→ **Problem to work on**
Output each record below exactly. No images go in the copy.

→ **Provided data**
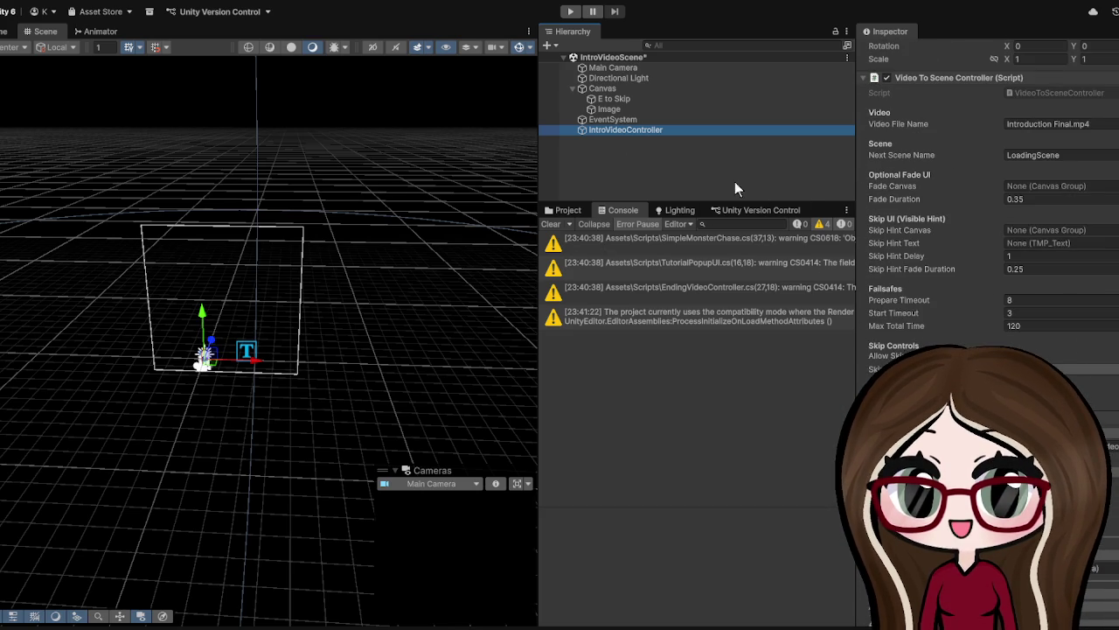
{"action": "left_click", "coordinate": [612, 100]}
Step: Drag E to Skip into the Skip Hint Canvas and Skip Hint Text fields
{"action": "mouse_move", "coordinate": [819, 181]}
{"action": "left_mouse_down"}
{"action": "mouse_move", "coordinate": [1045, 241]}
{"action": "mouse_move", "coordinate": [1054, 230]}
{"action": "left_mouse_up"}
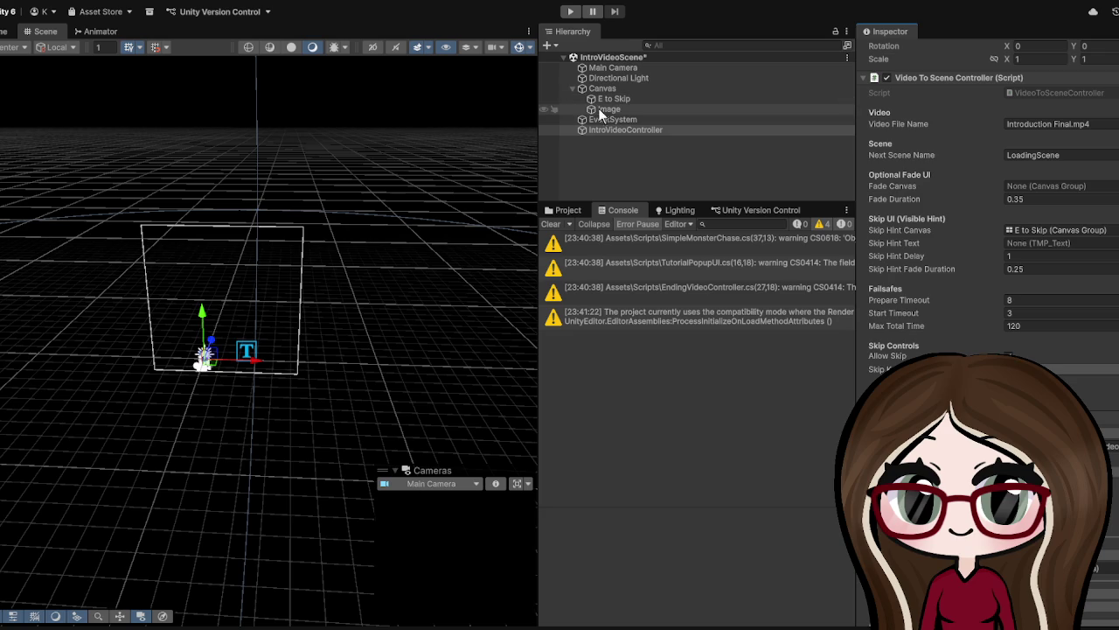
{"action": "mouse_move", "coordinate": [612, 99]}
{"action": "left_mouse_down"}
{"action": "mouse_move", "coordinate": [1037, 226]}
{"action": "mouse_move", "coordinate": [1054, 248]}
{"action": "left_mouse_up"}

→ **Problem solution**
{"action": "left_click", "coordinate": [612, 100]}
Step: Drag E to Skip into the Skip Hint Canvas and Skip Hint Text fields
{"action": "mouse_move", "coordinate": [819, 181]}
{"action": "left_mouse_down"}
{"action": "mouse_move", "coordinate": [1045, 241]}
{"action": "mouse_move", "coordinate": [1054, 230]}
{"action": "left_mouse_up"}
{"action": "mouse_move", "coordinate": [612, 99]}
{"action": "left_mouse_down"}
{"action": "mouse_move", "coordinate": [1037, 226]}
{"action": "mouse_move", "coordinate": [1054, 248]}
{"action": "left_mouse_up"}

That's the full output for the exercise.